Journalism and Craigslist

written on March 15, 2011

# “A fundamental pillar of democracy is basically starving…”

Business Insider recently published a chart showing the declining classified ad revenue. The article is a waste of time to read, here is the good stuff:

” He shows ad revenue from help wanted classifieds dropping 92% in last 10 years, hitting $723 million last year, down from $8.7 billion in 2000.”

Now you couple that with the 10 minute snippet of audio, starting at around 13 minutes, from podcast 67 from Stack Overflow. Joel Spolsky philosophizes that “[he] feels that what Craig Newmark is doing with Craigslist is a brand of evil, in that it has destroyed the income stream (classified ads) that supported professional journalism.”

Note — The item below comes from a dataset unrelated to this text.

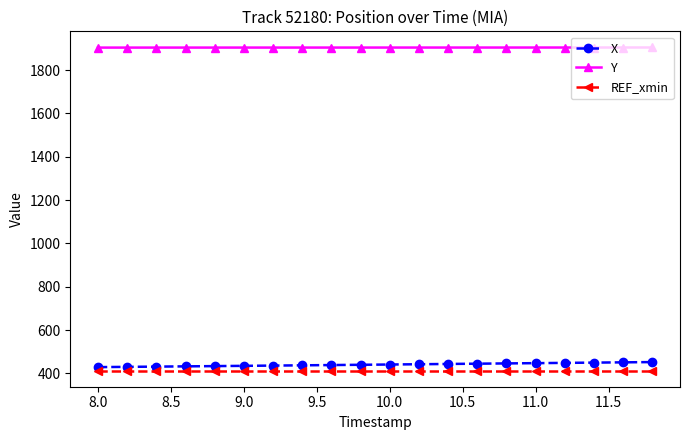

What is the difference between the maximum and second lowest values in the X series?

22.1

For those of you who don’t know of Joel’s work, he is a long term fixture in the online programming community. He worked at Microsoft back when the dinosaurs still roamed the earth. He went on to write, or compile, some great books on the art, style and craft of writing software. He also started a company Fogcreek, and has been fairly successful. I find him a very interesting guy and a fantastic thinker and writer in the industry.

Some great quotes from the podcast: > Social deal with the newspapers, they ran a big ad agency and spent some of that money to do investigative journalism to make democracy work.

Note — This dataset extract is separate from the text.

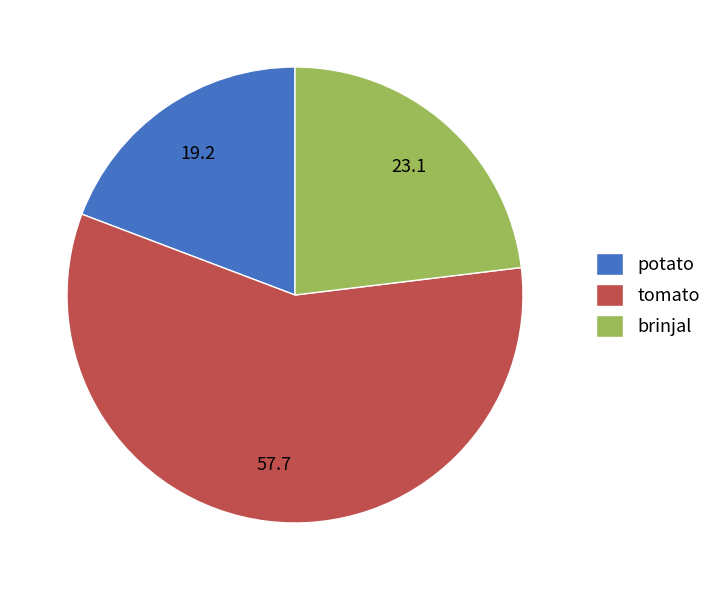

Rank the categories by value from highest to lowest.

tomato, brinjal, potato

Advertising…has paid for that part of democracy, which is a shame…. but it is a fundamental part of democracy

Craigslist is a Charitable benefit, of free classified ads… is less than optimal ( and has a bad outcome) … so instead of saying my charity is free advertising, he could charge a nominal amount and use that money toward a “worthy” cause. (Journalism)

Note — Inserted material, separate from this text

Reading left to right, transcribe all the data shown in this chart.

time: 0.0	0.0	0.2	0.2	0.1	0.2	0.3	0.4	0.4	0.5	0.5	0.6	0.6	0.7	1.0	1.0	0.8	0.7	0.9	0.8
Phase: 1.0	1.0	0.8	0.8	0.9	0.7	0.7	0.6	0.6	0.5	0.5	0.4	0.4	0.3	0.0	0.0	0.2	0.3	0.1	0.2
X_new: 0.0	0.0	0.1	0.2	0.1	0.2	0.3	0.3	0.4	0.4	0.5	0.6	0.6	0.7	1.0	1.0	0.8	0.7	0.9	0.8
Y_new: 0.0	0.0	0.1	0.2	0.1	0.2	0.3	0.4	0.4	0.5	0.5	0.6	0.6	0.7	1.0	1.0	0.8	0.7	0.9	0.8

Joel argues that Craig (from Craig’s list) “charity” is to eliminate newspapers (and journalism) which “Shot journalism in the head, inadvertently”… as an “accidental side effect”

Very compelling argument that is not obvious when initially thinking about Craigslist. It is fascinating that the ideals of capitalism (competition which reduces prices) are directly competing against the ideals of democracy (open and honest journalism).